◆ 本文:
説明

精密加工機の温調装置

【課題】精密加工機械およびこれを取り囲むカバー内の温度を全体として安定して一定に保つことができ、環境温度の変動をなくして機械精度の向上に寄与する。
【解決手段】加工機械を収容するカバー66の内部に空気を吹き出す吹出口72とカバー66内部の空気を吸い込む吸込口74とを有する空調装置70をカバー66の外に配設し、ベッド10の鋳抜き空間を通してベッド10を貫通する空気吹出ダクト77a、77bを空調装置70に接続する。

【発明の詳細な説明】
【技術分野】
【0001】
本発明は、例えば、光学フィルム成型用の金型ロールを加工するロール旋盤などの精密加工機において温度環境を一定に保つのに用いられる温調装置に関する。
【背景技術】
【0002】
近年、ロール旋盤による超精密加工が進歩し、液晶パネルに使用されるレンチキュラーレンズ、クロスレンチキュラーレンズ、プリズムシートなどを成形するロール金型の超精密加工が実現されている。
【0003】
この種の超精密加工を行うロール旋盤では、超精密加工を実現するためには、従来のロール旋盤では問題とならなかった様々な問題を解決する必要がある。
【0004】
従来から、加工機の環境温度変化による悪影響を避けるために、様々な対策が講じられている。工場内には、照明、モータなどの様々な発熱源があり、発熱により環境温度が変動すると、ベッドなどの構造物に熱変形が発生し、加工精度に悪影響を与えるからである。

◆ 設問内容:
本文について、次の問いに答えてください。
(a) 温調装置が用いられる精密加工機の例として挙げられているのは何か。
(b) 空気吹出ダクト77a、77bは何を通してどこを貫通するか。
(c) 工場内の発熱源として挙げられている例は何か。
記録は本文とは別の出典から取られています。

◆ 検討する記録:

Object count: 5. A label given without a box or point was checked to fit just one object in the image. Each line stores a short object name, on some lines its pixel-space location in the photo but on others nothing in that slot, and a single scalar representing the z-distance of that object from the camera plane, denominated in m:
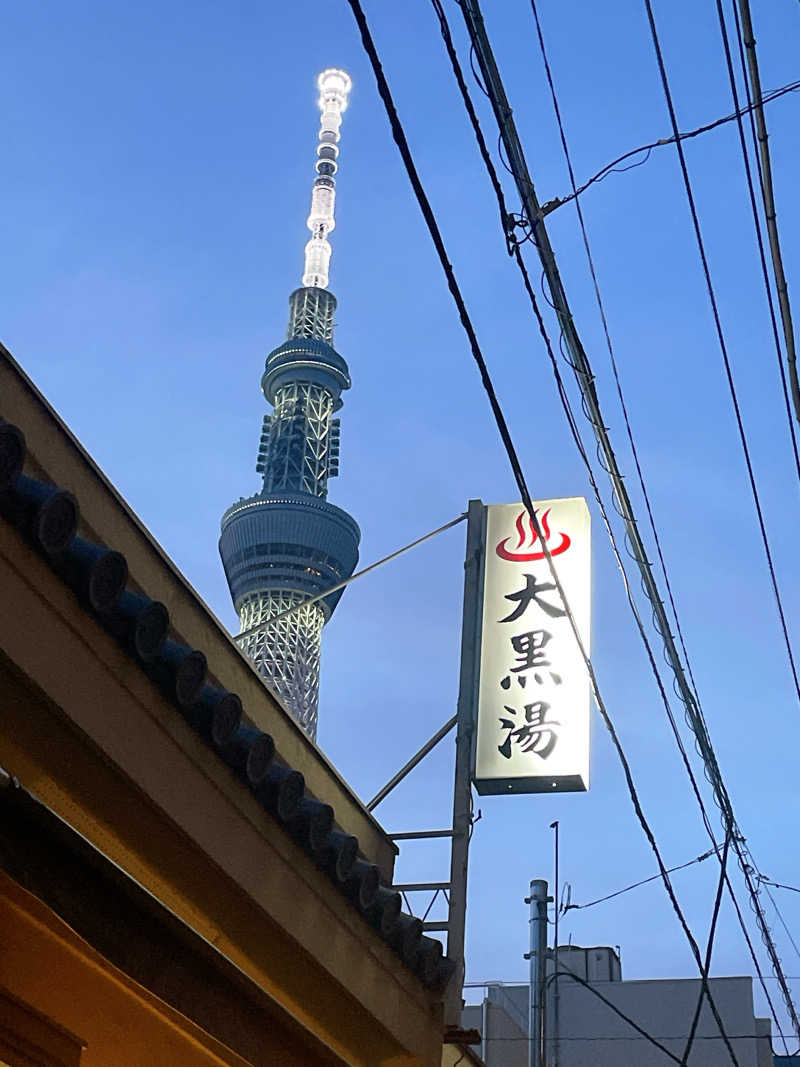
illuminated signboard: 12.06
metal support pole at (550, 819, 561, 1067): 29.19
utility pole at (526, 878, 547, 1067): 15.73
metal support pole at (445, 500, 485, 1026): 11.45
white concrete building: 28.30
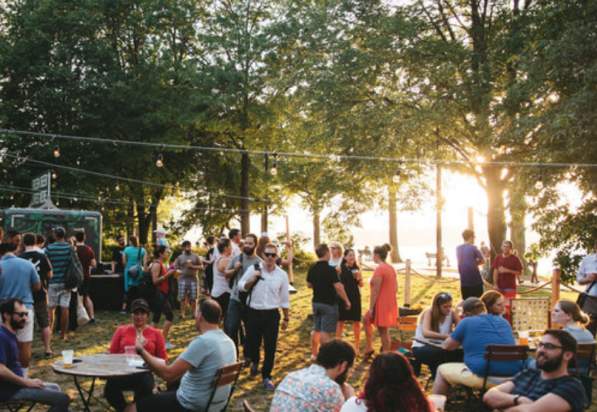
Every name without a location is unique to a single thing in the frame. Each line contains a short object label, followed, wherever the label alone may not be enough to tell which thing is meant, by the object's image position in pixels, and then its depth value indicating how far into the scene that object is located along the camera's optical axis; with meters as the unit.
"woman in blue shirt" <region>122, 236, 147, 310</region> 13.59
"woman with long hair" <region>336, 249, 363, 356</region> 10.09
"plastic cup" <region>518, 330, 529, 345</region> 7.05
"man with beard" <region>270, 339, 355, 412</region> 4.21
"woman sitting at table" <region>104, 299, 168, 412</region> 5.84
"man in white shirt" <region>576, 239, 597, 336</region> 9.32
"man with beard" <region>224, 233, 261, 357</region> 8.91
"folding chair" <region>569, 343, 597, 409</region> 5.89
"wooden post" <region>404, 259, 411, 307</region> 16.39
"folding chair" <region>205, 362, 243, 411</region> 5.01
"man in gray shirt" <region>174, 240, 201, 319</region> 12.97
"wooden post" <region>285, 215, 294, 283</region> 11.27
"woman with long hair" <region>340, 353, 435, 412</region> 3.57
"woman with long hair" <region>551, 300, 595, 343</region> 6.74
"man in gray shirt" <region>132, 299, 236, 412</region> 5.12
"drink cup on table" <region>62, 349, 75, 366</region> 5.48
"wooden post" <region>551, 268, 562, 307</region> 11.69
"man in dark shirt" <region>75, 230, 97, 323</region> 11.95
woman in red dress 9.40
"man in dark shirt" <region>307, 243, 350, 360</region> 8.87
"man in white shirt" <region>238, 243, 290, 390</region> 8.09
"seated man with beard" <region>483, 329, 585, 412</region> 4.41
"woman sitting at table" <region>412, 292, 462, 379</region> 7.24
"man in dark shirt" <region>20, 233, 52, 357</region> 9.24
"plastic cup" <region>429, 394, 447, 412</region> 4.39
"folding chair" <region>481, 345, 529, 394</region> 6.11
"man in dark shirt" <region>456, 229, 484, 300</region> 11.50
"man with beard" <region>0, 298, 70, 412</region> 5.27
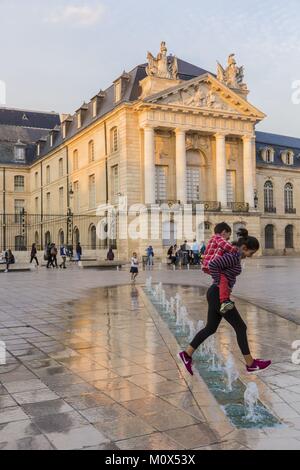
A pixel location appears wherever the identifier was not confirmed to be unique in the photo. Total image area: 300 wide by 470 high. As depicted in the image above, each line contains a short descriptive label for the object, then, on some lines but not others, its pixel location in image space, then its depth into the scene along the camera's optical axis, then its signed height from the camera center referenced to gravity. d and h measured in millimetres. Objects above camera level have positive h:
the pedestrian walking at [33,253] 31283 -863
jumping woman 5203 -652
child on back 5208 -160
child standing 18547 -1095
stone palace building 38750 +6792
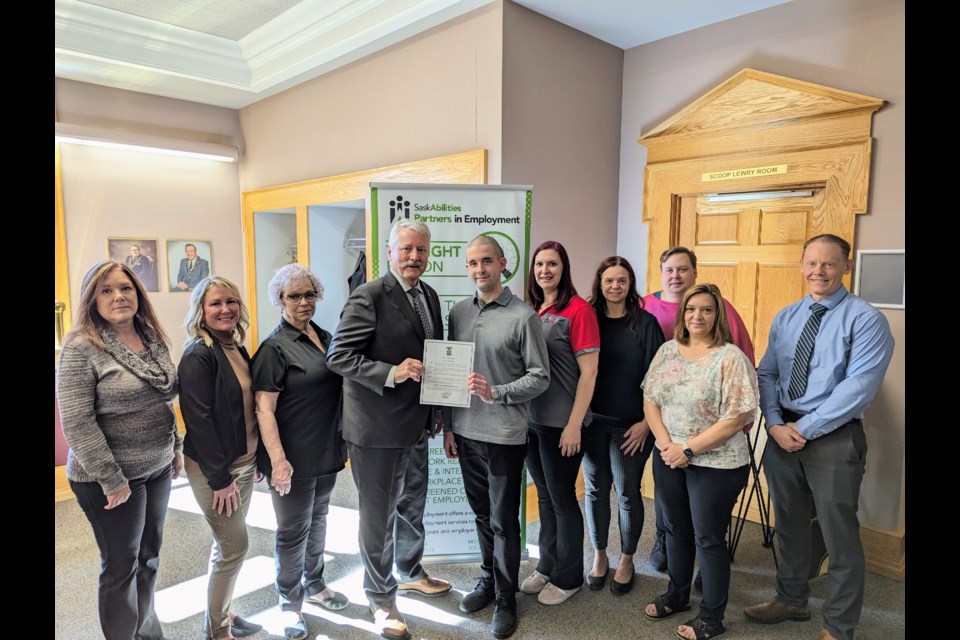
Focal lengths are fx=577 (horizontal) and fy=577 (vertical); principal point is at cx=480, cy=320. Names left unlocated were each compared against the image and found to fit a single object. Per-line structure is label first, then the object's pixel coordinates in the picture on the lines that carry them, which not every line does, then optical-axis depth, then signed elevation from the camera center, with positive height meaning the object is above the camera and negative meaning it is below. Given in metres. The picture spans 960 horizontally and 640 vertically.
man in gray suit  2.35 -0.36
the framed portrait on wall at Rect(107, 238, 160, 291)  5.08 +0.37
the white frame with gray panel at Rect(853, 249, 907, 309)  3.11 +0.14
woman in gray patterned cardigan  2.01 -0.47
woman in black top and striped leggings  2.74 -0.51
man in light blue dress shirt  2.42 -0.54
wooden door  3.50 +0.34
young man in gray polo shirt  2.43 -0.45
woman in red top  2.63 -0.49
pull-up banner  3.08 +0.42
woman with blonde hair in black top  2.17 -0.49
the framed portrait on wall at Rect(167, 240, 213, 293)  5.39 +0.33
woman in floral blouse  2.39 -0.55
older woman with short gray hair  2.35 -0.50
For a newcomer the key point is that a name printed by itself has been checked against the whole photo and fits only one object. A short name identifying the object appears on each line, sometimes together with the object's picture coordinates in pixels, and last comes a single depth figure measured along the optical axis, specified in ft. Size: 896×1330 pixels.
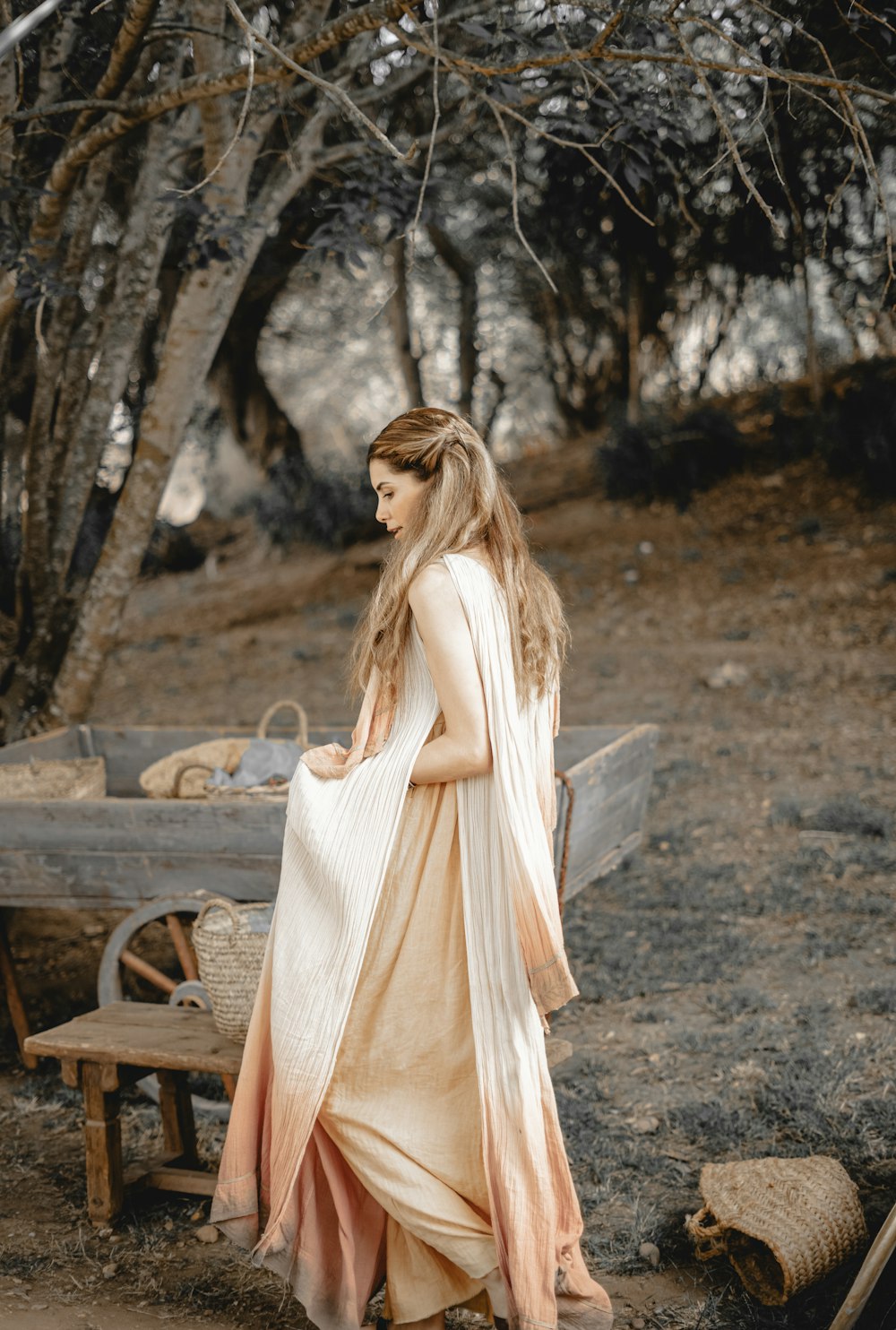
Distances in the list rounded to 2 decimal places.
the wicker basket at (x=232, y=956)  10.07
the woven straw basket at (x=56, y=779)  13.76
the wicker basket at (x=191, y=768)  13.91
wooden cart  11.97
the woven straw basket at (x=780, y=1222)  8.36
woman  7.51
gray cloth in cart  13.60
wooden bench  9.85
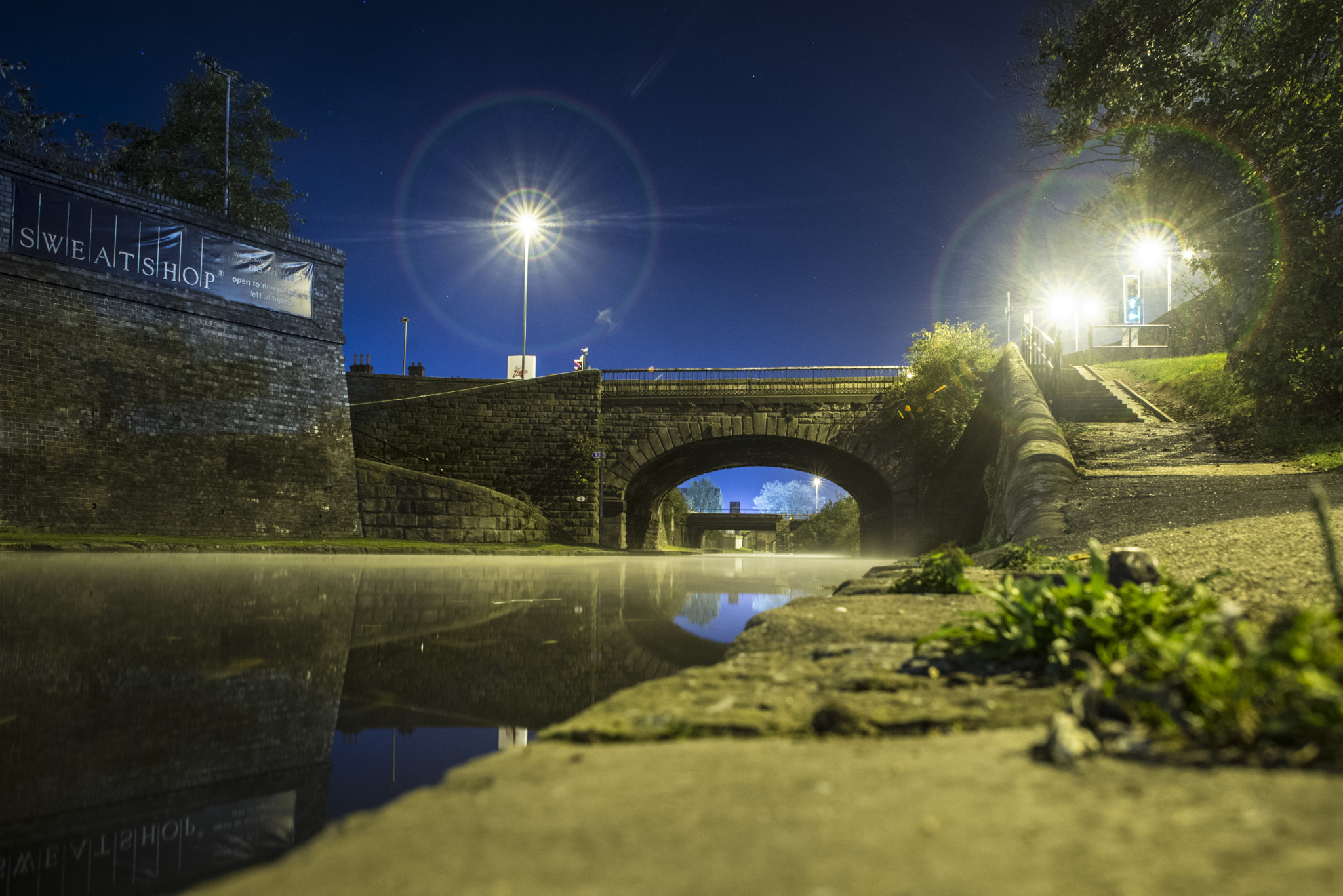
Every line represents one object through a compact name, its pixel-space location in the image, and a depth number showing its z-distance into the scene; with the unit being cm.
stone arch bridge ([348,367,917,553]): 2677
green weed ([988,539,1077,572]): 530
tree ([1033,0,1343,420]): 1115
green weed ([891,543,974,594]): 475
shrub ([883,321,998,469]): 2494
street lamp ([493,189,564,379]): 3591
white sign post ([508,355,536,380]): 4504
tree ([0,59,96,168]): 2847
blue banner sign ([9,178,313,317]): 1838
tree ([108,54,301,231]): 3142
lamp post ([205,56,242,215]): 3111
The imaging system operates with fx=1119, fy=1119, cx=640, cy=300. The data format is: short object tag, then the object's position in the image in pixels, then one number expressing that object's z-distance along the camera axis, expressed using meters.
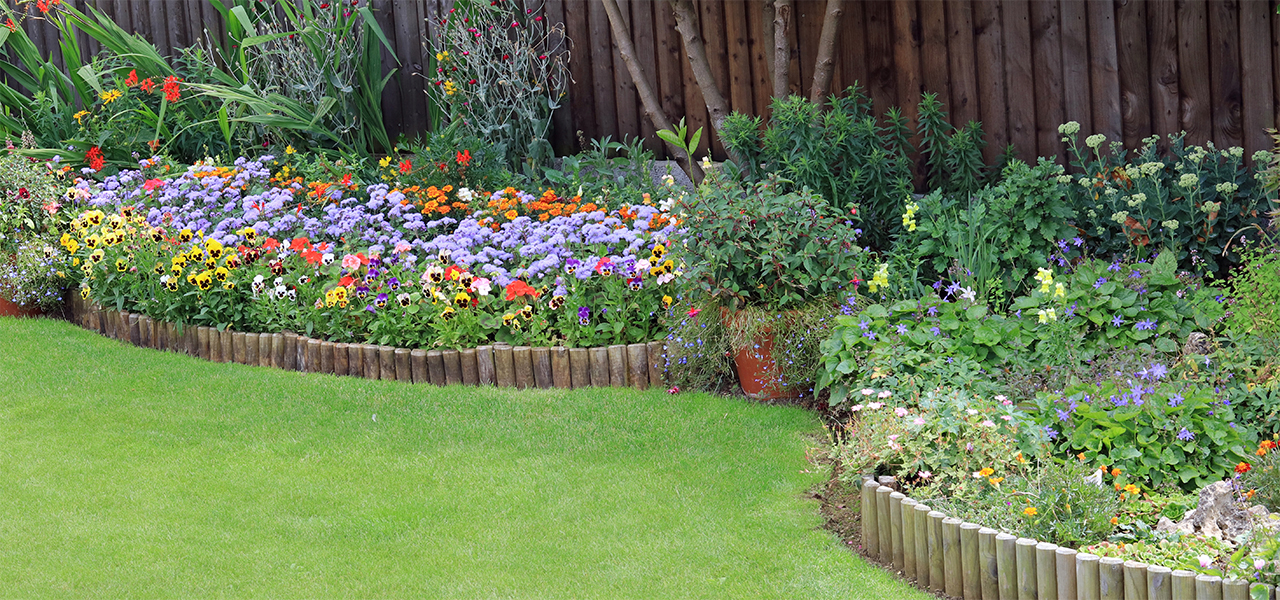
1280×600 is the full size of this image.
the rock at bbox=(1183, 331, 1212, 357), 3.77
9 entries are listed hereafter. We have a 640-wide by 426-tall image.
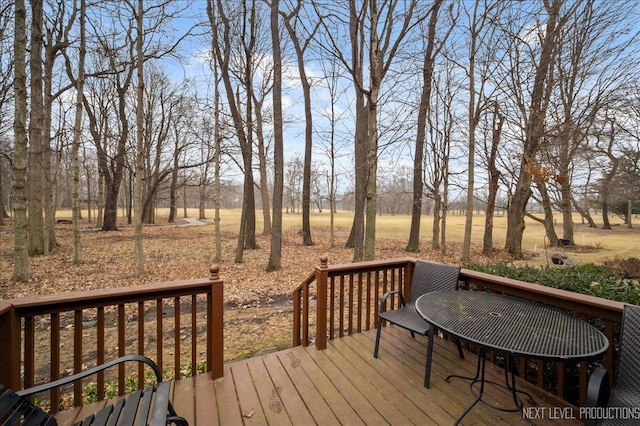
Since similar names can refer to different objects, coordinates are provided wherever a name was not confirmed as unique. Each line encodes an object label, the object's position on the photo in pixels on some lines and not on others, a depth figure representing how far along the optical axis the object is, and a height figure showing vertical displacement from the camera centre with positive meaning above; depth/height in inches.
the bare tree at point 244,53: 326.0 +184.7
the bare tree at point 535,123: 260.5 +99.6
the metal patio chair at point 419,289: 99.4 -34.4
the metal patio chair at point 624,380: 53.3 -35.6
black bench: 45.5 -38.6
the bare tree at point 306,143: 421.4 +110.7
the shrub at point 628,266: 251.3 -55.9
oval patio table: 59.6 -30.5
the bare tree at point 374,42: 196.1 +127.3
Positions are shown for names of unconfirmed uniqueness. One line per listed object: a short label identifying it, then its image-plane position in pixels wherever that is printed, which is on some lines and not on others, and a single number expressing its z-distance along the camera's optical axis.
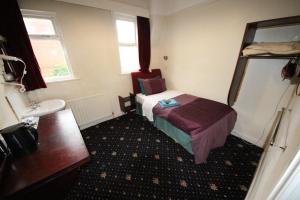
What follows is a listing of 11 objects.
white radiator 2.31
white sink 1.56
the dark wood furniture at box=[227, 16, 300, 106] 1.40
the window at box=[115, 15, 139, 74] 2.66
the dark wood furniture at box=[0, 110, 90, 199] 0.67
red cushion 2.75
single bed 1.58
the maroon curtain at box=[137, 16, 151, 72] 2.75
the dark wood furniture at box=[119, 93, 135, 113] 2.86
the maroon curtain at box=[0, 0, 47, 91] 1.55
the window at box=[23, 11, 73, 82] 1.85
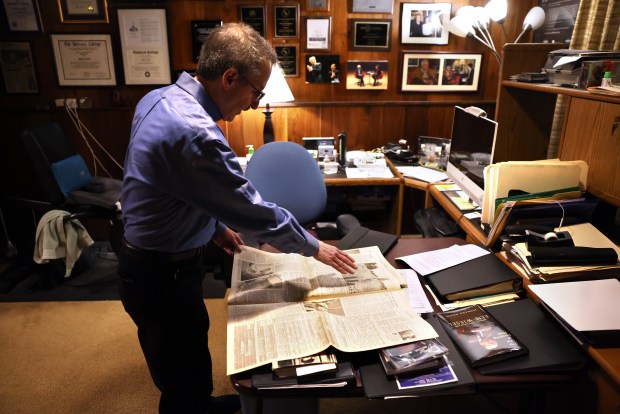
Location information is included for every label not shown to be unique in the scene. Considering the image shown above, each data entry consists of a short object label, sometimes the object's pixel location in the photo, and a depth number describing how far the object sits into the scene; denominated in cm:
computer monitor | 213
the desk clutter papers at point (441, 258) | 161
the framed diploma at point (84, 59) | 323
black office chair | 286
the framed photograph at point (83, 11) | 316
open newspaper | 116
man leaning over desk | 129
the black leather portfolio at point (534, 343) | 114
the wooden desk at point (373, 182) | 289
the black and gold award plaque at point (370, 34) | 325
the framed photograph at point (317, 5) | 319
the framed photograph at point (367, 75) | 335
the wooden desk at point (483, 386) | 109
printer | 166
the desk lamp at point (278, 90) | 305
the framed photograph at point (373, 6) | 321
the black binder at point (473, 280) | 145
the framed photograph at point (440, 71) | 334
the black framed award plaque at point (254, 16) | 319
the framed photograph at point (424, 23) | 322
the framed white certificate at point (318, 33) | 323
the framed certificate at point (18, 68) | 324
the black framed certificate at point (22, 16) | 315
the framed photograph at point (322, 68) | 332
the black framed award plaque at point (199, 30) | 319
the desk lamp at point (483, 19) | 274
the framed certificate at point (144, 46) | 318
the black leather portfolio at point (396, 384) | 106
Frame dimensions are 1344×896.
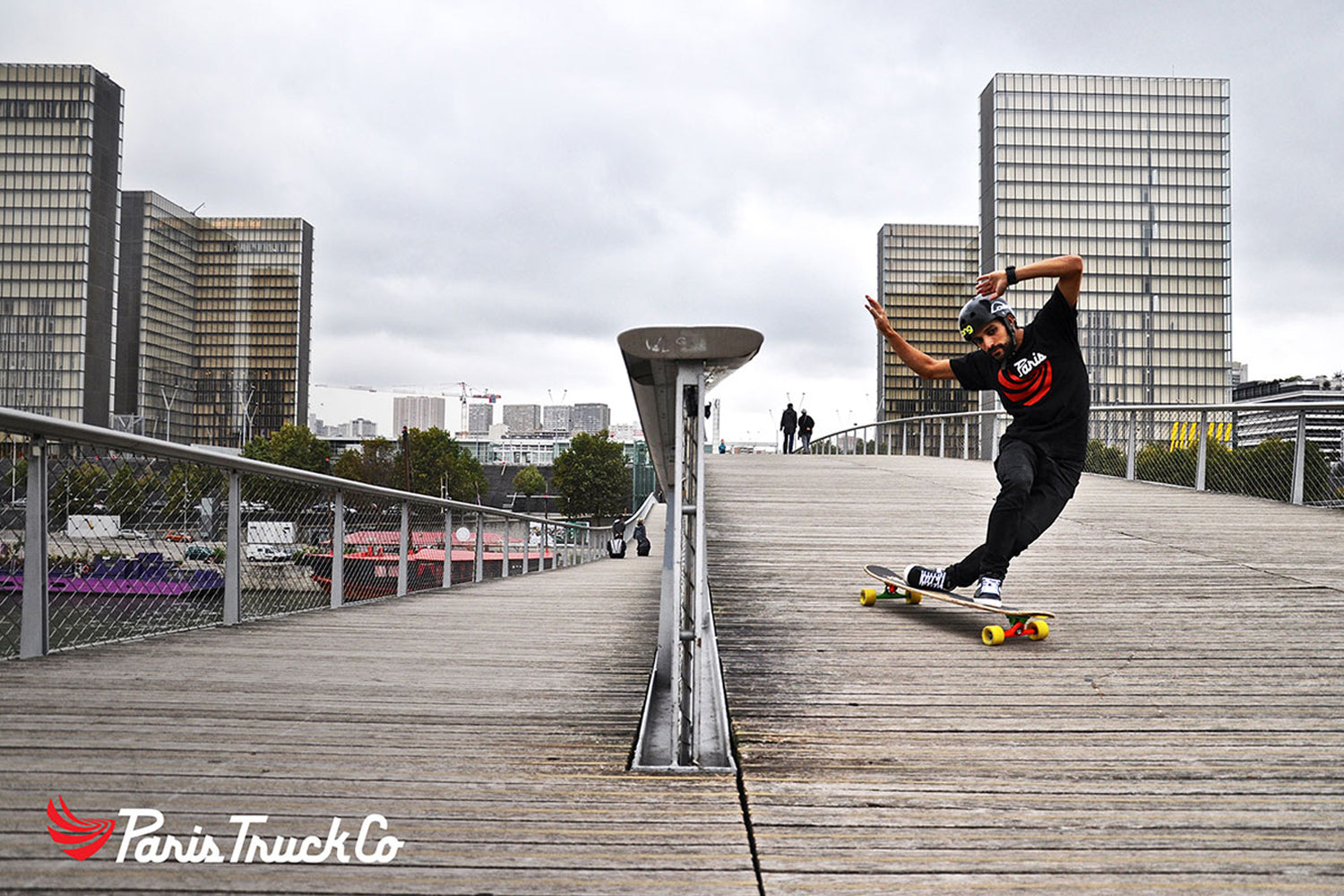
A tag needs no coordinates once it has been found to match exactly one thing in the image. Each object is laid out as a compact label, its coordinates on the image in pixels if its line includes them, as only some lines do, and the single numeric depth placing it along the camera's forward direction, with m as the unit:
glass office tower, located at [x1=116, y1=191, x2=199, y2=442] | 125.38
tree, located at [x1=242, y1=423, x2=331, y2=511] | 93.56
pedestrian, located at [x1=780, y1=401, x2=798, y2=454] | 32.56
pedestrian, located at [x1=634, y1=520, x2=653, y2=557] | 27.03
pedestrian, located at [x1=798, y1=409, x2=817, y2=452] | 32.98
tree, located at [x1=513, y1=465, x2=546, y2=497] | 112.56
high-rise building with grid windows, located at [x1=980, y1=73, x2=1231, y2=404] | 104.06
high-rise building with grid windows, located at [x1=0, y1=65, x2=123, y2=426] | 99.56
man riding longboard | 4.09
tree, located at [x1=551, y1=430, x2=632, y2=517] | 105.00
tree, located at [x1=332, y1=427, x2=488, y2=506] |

◆ 解答:
(a) 光学フィルム成型用の金型ロールを加工するロール旋盤。
(b) ベッド10の鋳抜き空間を通して、ベッド10を貫通する。
(c) 照明とモータ。